All reported adverse events using allocated support surfaces

  • Notes: the serious adverse events (SAEs) reported in the APAM group were 2 deaths, a massive septic shock with acute pulmonary oedema and a decompensation of an insulin‐dependent diabetes. No SAE was reported in the VFM group. There were 20 adverse events reported in each group, including 2 discomforts in the APAM group and one hyperalgesia in the VFM group. The other events did not involve the mattresses.


Health‐related quality of life (HRQOL)

  • Reporting: not reported


Cost‐effectiveness

  • Reporting: not reported


Outcomes that are not considered in this review but reported in trials:

  • The duration of bed rest

  • The duration of sitting in a chair

  • The frequency of preventative interventions

  • Any therapeutic change
Notes  
Risk of bias
Bias Authors' judgement Support for judgement
Random sequence generation (selection bias) Low risk Quote: "Randomisation was centralised (RANDLIST software v1.2) and globally balanced intracentre with random block sizes established from two possibilities (2 and 4)"
Comment: low risk of bias because of the use of a proper randomisation method.
Allocation concealment (selection bias) Unclear risk Quote: "Randomisation was centralised (RANDLIST software v1.2) and globally balanced intracentre with random block sizes established from two possibilities (2 and 4)"
Comment: unclear risk of bias because even though central randomisation was performed, the small block size means that the allocation in the subsequent block is predictable if a prior randomisation sequence has already been known.
Blinding of participants and personnel (performance bias)
All outcomes High risk Quote: "This randomised, controlled, superiority, parallel‐group, open‐label, multicentre ..."
Quote: "PUs preventive care had to be performed in compliance with validated care protocols compliant with Good Professional Practice Recommendations"
Comment: high risk of bias because open label is clearly stated.
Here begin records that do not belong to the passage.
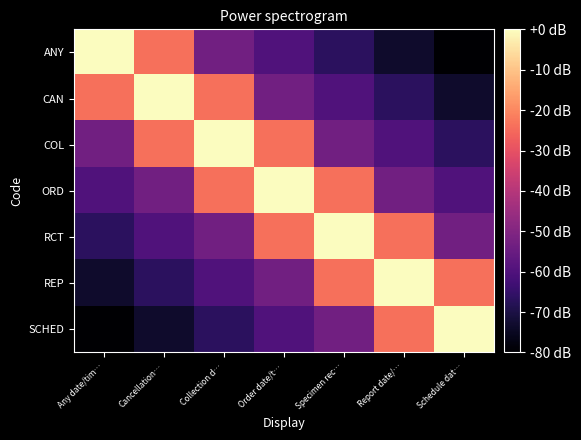

Rank the series at Report date/… from highest to lowest value.

REP, RCT, SCHED, ORD, COL, CAN, ANY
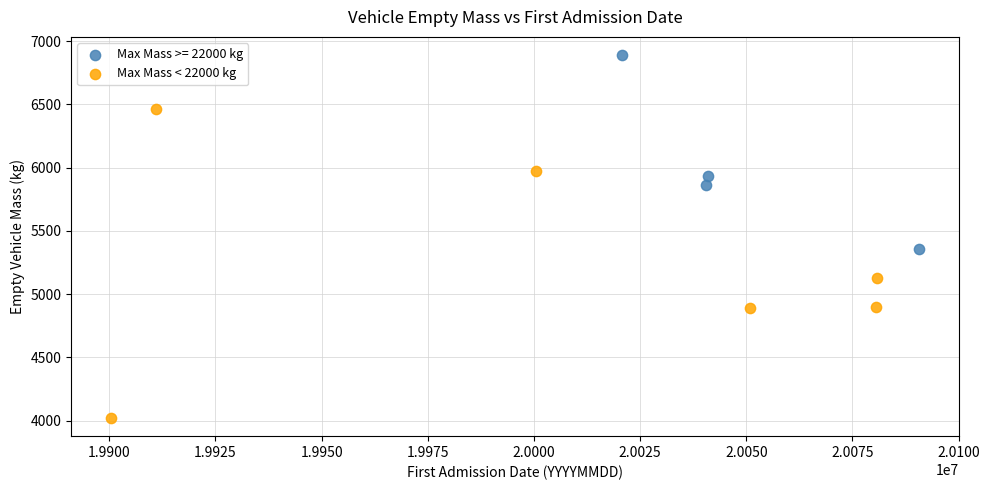

Which series contains the highest Y value?

Max Mass >= 22000 kg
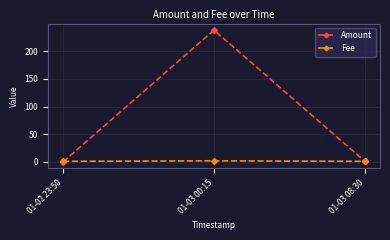

What is the maximum value shown in the chart?

238.0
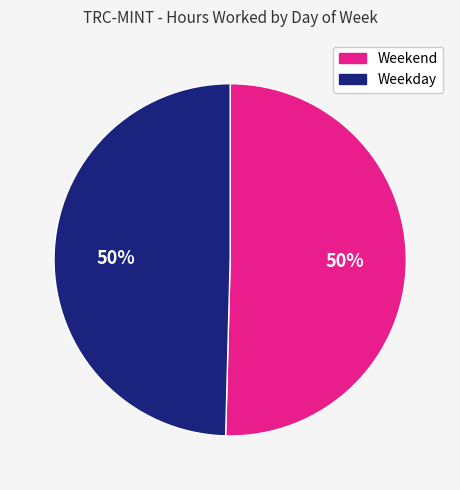

To the nearest percent, what portion does Weekend represent?

50%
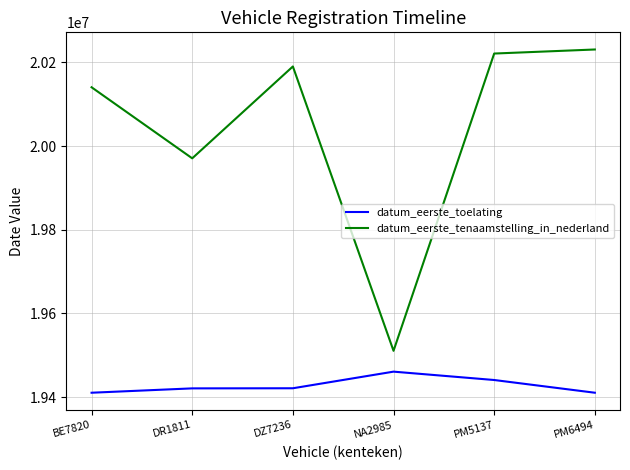

How many values in the datum_eerste_tenaamstelling_in_nederland series are below 20190226?

3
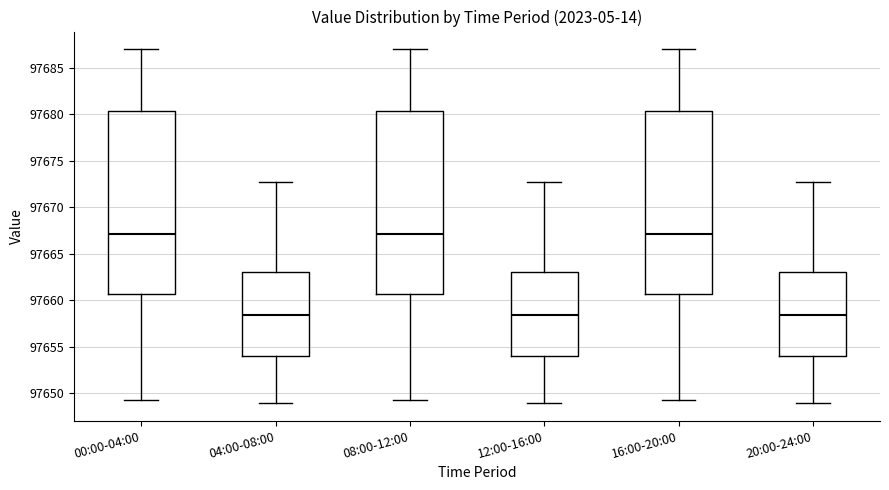

Reading left to right, transcribe this box plot: for each box, give where its median line is, the range the box spans, and where its two whiskers end, as read against the y-axis. The values are not printed on the chart, so give them approximately, as read against the axis.

00:00-04:00: median 97667.0, box 97660.5 to 97680.5, whiskers 97649.0 to 97687.0
04:00-08:00: median 97658.5, box 97654.0 to 97663.0, whiskers 97649.0 to 97672.5
08:00-12:00: median 97667.0, box 97660.5 to 97680.5, whiskers 97649.0 to 97687.0
12:00-16:00: median 97658.5, box 97654.0 to 97663.0, whiskers 97649.0 to 97672.5
16:00-20:00: median 97667.0, box 97660.5 to 97680.5, whiskers 97649.0 to 97687.0
20:00-24:00: median 97658.5, box 97654.0 to 97663.0, whiskers 97649.0 to 97672.5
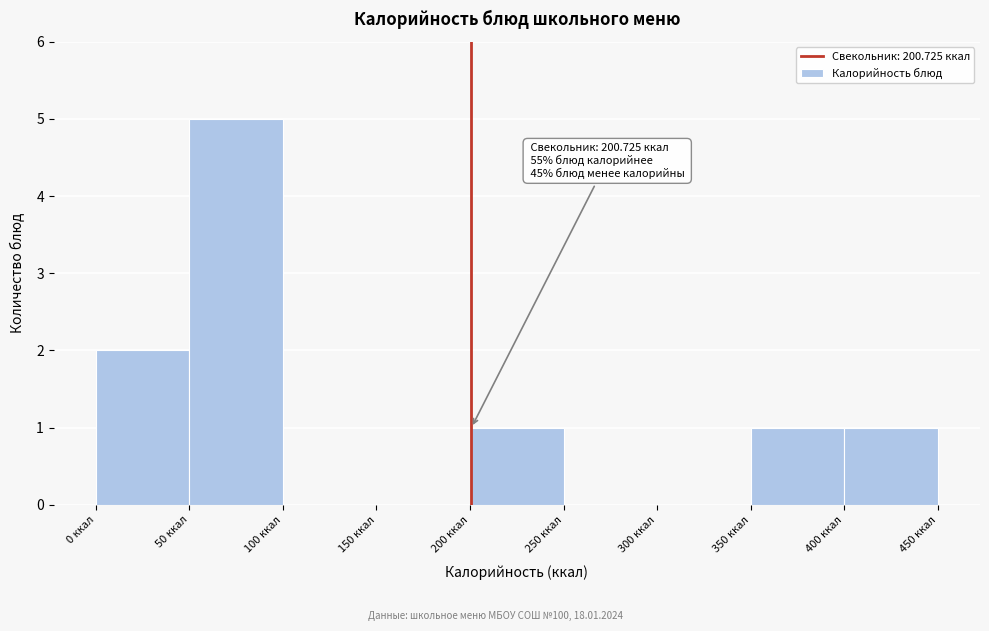

Over which range of the x-axis is the bar tallest?

50 to 100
Additionally, it is unknown if performance between groups might be unbiased even though there seems to be a standardised care plan.
Blinding of outcome assessment (detection bias)
All outcomes High risk Quote: "This randomised, controlled, superiority, parallel‐group, open‐label, multicentre ..."
Comment: high risk of bias because open label is clearly stated.
Incomplete outcome data (attrition bias)
All outcomes Low risk Quote: "The population selected for the main analysis were all randomised patients in intention‐to‐treat (ITT)."
Comment: low risk of bias because ITT analysis was performed.
Selective reporting (reporting bias) Low risk Comment: the study protocol is not available but it is clear that the published reports include all expected outcomes, including those that were pre‐specified.
Other bias Low risk Comment: the study appears to be free of other sources of bias.